Exercise task 1: List every temperature value given in the attic venting text below, with the wording it uses for each.

-------

Thanks so much for not only taking a look, but running some simulations.

• The reason I created a separate boundary condition for each vent was because I was unsure whether some later analysis would require that I keep them separate. Is there a performance penalty?
• The point here was to compare two alternate configurations; therefore, no one simulation should use all six vents. The top exhaust vents are in both configurations. The mid-level and bottom-most vents are in one or the other.
• The attic sits at the top level of the house. The modeled volume surrounds a finished attic area, so your assumption is correct.: the inner walls (but also the attic floor) are heated/cooled living spaces. 72 degrees would be nice, but my 80 degree setting (or worse) is more realistic for us in the summer.
• I set the roof “wall” to 160 degrees because I understand roofs can get that hot and hotter. By choosing an extreme temperature, I thought that the differences in the two venting configurations (which is all I am interested in) might become more apparent.
• A reasonable ambient temperature for my purposes might be 90-110 degrees F. The way I modeled the system, the ambient temperature was mostly irrelevant.
• The floor and the inner walls are insulated. I’d have to check the R factor. The underside of the roof is not insulated.
• If I were trying to model the system on a typical summer day, I would probably want to activate the Solar module, but I would have to know more about the characteristics of the roof. I know the shingles get hotter than the ambient temperature; I don’t have a clue how to model their absorption of sunlight. Then there’s a felt layer, then a 1/2" plywood layer, so I would need have to select all the right models and numbers to use given all this. If accuracy were my goal, it would be easy to fail to achieve it.

Luckily, I don’t need an accurate model, I just need to know how the two venting configurations differ. The answer I got matches what I think most people would expect: using the lower vents results in cooler temperatures with faster air flows and more exhaust.

-------

Exercise task 2: Return, line for line, the part of the records below that runs from their first line through the line containing "Transcribe the guitar", both ends included, and leave the pictures out.

Records for the exercise:
-------

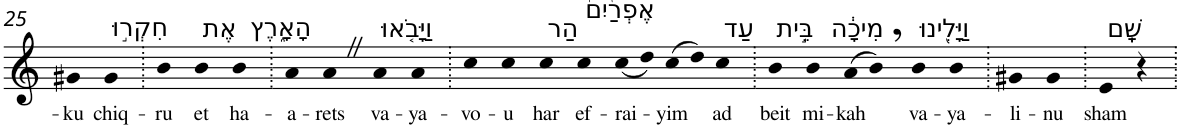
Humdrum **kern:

**kern	**text
*part1	*part1
*staff1	*staff1
*I"Piano	*
*I'Pno	*
!!LO:PB:g=z
*clefG2	*
*k[]	*
=25	=25
!	!LO:LY:b
4g#X	-ku
!LO:TX:a:t=חִקְר֣וּ	!
!	!LO:LY:b
4g#	chiq-
=26.	=26.
!	!LO:LY:b
4b	-ru
!LO:TX:a:t=אֶת	!
!	!LO:LY:b
4b	et
!LO:TX:a:t=הָאָ֑רֶץ	!
!	!LO:LY:b
4b	ha-
=27.	=27.
!	!LO:LY:b
4a	-a-
!	!LO:LY:b
4aZ	-rets
!LO:TX:a:t=וַיָּבֹ֤אוּ	!
!	!LO:LY:b
4a	va-
!	!LO:LY:b
4a	-ya-
=28.	=28.
!	!LO:LY:b
4cc	-vo-
!	!LO:LY:b
4cc	-u
!LO:TX:a:t=הַר	!
!	!LO:LY:b
4cc	har
!LO:TX:a:t=אֶפְרַ֙יִם֙	!
!	!LO:LY:b
4cc	ef-
!	!LO:LY:b
(<8cc	-rai-
8dd)	.
!	!LO:LY:b
(>8cc	-yim
8dd)	.
!LO:TX:a:t=עַד	!
!	!LO:LY:b
4cc	ad
=29.	=29.
!LO:TX:a:t=בֵּ֣ית	!
!	!LO:LY:b
4b	beit
!LO:TX:a:t=מִיכָ֔ה	!
!	!LO:LY:b
4b	mi-
!	!LO:LY:b
(>8a	-kah
8b,)	.
!LO:TX:a:t=וַיָּלִ֖ינוּ	!
!	!LO:LY:b
4b	va-
!	!LO:LY:b
4b	-ya-
=30.	=30.
!	!LO:LY:b
4g#X	-li-
!	!LO:LY:b
4g#	-nu
=31.	=31.
!LO:TX:a:t=שָֽׁם	!
!	!LO:LY:b
4e	sham
4r	.
=.	=.
*-	*-
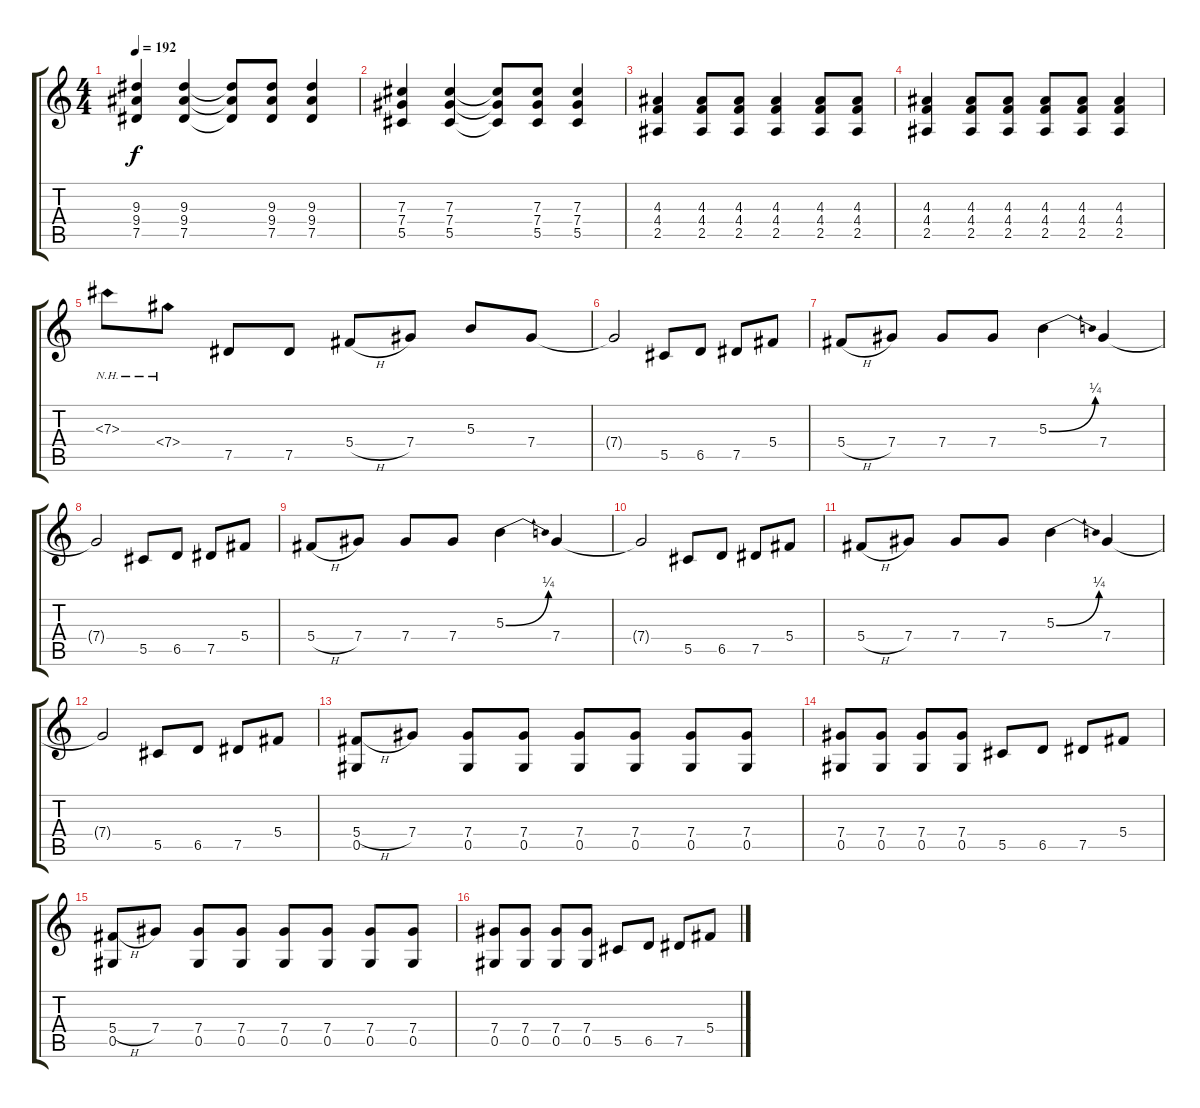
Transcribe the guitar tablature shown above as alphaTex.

\track "" {instrument distortionguitar}
\staff {score tabs}
\tuning (Eb4 Bb3 Gb3 Db3 Ab2 Eb2) {hide}
\ts (4 4)
\tempo 192
\clef g2
\ks c
(9.3 9.4 7.5).4{dy f} (9.3 9.4 7.5).4 (9.3{t} 9.4{t} 7.5{t}).8 (9.3 9.4 7.5).8 (9.3 9.4 7.5).4 |
(7.3 7.4 5.5).4 (7.3 7.4 5.5).4 (7.3{t} 7.4{t} 5.5{t}).8 (7.3 7.4 5.5).8 (7.3 7.4 5.5).4 |
(4.3 4.4 2.5).4 (4.3 4.4 2.5).8 (4.3 4.4 2.5).8 (4.3 4.4 2.5).4 (4.3 4.4 2.5).8 (4.3 4.4 2.5).8 |
(4.3 4.4 2.5).4 (4.3 4.4 2.5).8 (4.3 4.4 2.5).8 (4.3 4.4 2.5).8 (4.3 4.4 2.5).8 (4.3 4.4 2.5).4 |
7.3{nh}.8 7.4{nh}.8 7.5.8 7.5.8 5.4{h}.8 7.4.8 5.3.8 7.4.8 |
7.4{t}.2 5.5.8 6.5.8 7.5.8 5.4.8 |
5.4{h}.8 7.4.8 7.4.8 7.4.8 5.3{be (bend 0 0 60 1)}.4 7.4.4 |
7.4{t}.2 5.5.8 6.5.8 7.5.8 5.4.8 |
5.4{h}.8 7.4.8 7.4.8 7.4.8 5.3{be (bend 0 0 60 1)}.4 7.4.4 |
7.4{t}.2 5.5.8 6.5.8 7.5.8 5.4.8 |
5.4{h}.8 7.4.8 7.4.8 7.4.8 5.3{be (bend 0 0 60 1)}.4 7.4.4 |
7.4{t}.2 5.5.8 6.5.8 7.5.8 5.4.8 |
(5.4{h} 0.5).8 7.4.8 (7.4 0.5).8 (7.4 0.5).8 (7.4 0.5).8 (7.4 0.5).8 (7.4 0.5).8 (7.4 0.5).8 |
(7.4 0.5).8 (7.4 0.5).8 (7.4 0.5).8 (7.4 0.5).8 5.5.8 6.5.8 7.5.8 5.4.8 |
(5.4{h} 0.5).8 7.4.8 (7.4 0.5).8 (7.4 0.5).8 (7.4 0.5).8 (7.4 0.5).8 (7.4 0.5).8 (7.4 0.5).8 |
(7.4 0.5).8 (7.4 0.5).8 (7.4 0.5).8 (7.4 0.5).8 5.5.8 6.5.8 7.5.8 5.4.8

-------

Output 1:
- 72 degrees
- 80 degree setting
- 160 degrees
- 90-110 degrees F

Output 2:
Humdrum **kern:

**kern	**text
*part1	*part1
*staff1	*staff1
*I"Piano	*
*I'Pno	*
!!LO:PB:g=z
*clefG2	*
*k[]	*
=25	=25
!	!LO:LY:b
4g#X	-ku
!LO:TX:a:t=חִקְר֣וּ	!
!	!LO:LY:b
4g#	chiq-
=26.	=26.
!	!LO:LY:b
4b	-ru
!LO:TX:a:t=אֶת	!
!	!LO:LY:b
4b	et
!LO:TX:a:t=הָאָ֑רֶץ	!
!	!LO:LY:b
4b	ha-
=27.	=27.
!	!LO:LY:b
4a	-a-
!	!LO:LY:b
4aZ	-rets
!LO:TX:a:t=וַיָּבֹ֤אוּ	!
!	!LO:LY:b
4a	va-
!	!LO:LY:b
4a	-ya-
=28.	=28.
!	!LO:LY:b
4cc	-vo-
!	!LO:LY:b
4cc	-u
!LO:TX:a:t=הַר	!
!	!LO:LY:b
4cc	har
!LO:TX:a:t=אֶפְרַ֙יִם֙	!
!	!LO:LY:b
4cc	ef-
!	!LO:LY:b
(<8cc	-rai-
8dd)	.
!	!LO:LY:b
(>8cc	-yim
8dd)	.
!LO:TX:a:t=עַד	!
!	!LO:LY:b
4cc	ad
=29.	=29.
!LO:TX:a:t=בֵּ֣ית	!
!	!LO:LY:b
4b	beit
!LO:TX:a:t=מִיכָ֔ה	!
!	!LO:LY:b
4b	mi-
!	!LO:LY:b
(>8a	-kah
8b,)	.
!LO:TX:a:t=וַיָּלִ֖ינוּ	!
!	!LO:LY:b
4b	va-
!	!LO:LY:b
4b	-ya-
=30.	=30.
!	!LO:LY:b
4g#X	-li-
!	!LO:LY:b
4g#	-nu
=31.	=31.
!LO:TX:a:t=שָֽׁם	!
!	!LO:LY:b
4e	sham
4r	.
=.	=.
*-	*-
Transcribe the guitar tablature shown above as alphaTex.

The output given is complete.